→ **Activity list**:
**A.** Answer these questions using the letter on the California Horse Racing Board below:
(i) On what date did the board hold the meeting whose actions the letter discusses?
(ii) Who wrote the Jan. 29 letter that raised concerns about those actions?
(iii) Why did the board defer its decision on heightened security in the stable area?
**B.** From the letter on the California Horse Racing Board below, return word for word the passage between "Chairman clears up" and "our oversight powers.", inclusive.
Passage for review Start Marker
02/10/2006 12:00AM

Letters to the editor


Chairman clears up actions of Calif. board

Regarding concerns raised by Mr. Kenneth Steele in the Jan. 29 letter to the Racing Form ("California board vote thumbs nose at race fans") and by others, I wish to clarify that the actions we took at the Jan. 16 meeting of the California Horse Racing Board did not dilute or in any way diminish our oversight powers.

In addressing the matter of heightened security in the stable area, we simply deferred a decision in order to allow our attorney to weigh in on the technical aspects of the language that was being considered. We already have extensive authority to conduct surveillance and to take other security measures in restricted areas, and we want to be certain that the language of any new rule would protect the rights we now have. The board, as the guardian of the sport and the public trust, will take all means necessary, at all times, to protect the integrity of the sport and the wagering public.
Passage for review End Marker
Data under study Start Marker
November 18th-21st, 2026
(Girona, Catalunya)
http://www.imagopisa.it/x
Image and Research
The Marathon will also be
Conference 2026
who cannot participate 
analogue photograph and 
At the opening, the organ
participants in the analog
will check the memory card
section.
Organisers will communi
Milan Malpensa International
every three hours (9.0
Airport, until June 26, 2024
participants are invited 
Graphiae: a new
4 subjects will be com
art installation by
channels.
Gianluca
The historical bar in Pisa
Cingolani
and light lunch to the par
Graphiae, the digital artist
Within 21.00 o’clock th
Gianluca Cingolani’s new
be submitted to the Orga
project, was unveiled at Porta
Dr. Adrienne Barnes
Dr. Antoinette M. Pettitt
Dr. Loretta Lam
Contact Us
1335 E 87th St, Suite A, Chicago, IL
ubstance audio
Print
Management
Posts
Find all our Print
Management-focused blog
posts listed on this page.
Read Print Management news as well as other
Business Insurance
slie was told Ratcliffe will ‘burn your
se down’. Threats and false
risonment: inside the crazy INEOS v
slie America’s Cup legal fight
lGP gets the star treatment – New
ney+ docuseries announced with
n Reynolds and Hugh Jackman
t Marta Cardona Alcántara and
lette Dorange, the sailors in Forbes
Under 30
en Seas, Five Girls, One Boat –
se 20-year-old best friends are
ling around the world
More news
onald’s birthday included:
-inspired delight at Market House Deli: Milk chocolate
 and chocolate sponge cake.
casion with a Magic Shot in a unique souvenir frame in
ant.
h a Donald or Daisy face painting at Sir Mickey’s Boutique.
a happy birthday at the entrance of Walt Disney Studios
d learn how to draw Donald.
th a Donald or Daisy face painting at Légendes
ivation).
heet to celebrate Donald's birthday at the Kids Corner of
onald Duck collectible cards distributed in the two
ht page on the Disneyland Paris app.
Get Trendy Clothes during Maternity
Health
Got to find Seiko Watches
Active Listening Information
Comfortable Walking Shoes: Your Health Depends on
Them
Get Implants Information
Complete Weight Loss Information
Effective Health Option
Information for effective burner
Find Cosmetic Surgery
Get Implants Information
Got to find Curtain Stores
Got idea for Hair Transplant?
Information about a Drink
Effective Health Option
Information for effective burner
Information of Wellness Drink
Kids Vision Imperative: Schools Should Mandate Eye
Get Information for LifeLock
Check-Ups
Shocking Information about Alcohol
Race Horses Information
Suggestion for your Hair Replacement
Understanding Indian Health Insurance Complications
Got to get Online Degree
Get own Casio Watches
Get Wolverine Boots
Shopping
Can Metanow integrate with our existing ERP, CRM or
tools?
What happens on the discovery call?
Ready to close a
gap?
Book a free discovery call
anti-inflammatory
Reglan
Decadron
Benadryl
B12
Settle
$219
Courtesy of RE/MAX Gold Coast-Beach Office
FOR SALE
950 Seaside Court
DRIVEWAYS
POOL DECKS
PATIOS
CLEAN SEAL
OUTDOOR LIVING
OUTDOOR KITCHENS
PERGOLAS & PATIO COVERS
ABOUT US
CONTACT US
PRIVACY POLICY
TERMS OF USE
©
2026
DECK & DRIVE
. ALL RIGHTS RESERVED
Data under study End Marker
→ **Solutions to each task**:
**A.**
(i) Jan. 16
(ii) Kenneth Steele
(iii) To allow the board's attorney to weigh in on the technical aspects of the language being considered

**B.**
Chairman clears up actions of Calif. board

Regarding concerns raised by Mr. Kenneth Steele in the Jan. 29 letter to the Racing Form ("California board vote thumbs nose at race fans") and by others, I wish to clarify that the actions we took at the Jan. 16 meeting of the California Horse Racing Board did not dilute or in any way diminish our oversight powers.